WHAT TO DO >> Please transcribe, exactly and only, the lines of the records below from the one holding "### Positions and People" to the very end.

DATA >>
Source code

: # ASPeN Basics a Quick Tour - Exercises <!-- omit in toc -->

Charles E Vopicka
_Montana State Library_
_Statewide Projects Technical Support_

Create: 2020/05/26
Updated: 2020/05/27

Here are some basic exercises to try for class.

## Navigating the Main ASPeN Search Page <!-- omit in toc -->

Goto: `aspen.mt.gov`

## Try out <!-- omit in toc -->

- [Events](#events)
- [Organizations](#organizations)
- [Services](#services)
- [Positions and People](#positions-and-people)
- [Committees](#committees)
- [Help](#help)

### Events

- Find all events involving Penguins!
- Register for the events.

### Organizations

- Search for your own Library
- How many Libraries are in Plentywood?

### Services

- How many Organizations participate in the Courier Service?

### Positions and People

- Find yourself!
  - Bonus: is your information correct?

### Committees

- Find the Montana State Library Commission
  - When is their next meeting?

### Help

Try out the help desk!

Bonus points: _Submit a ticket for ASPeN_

TASK RESULT >>
### Positions and People

- Find yourself!
  - Bonus: is your information correct?

### Committees

- Find the Montana State Library Commission
  - When is their next meeting?

### Help

Try out the help desk!

Bonus points: _Submit a ticket for ASPeN_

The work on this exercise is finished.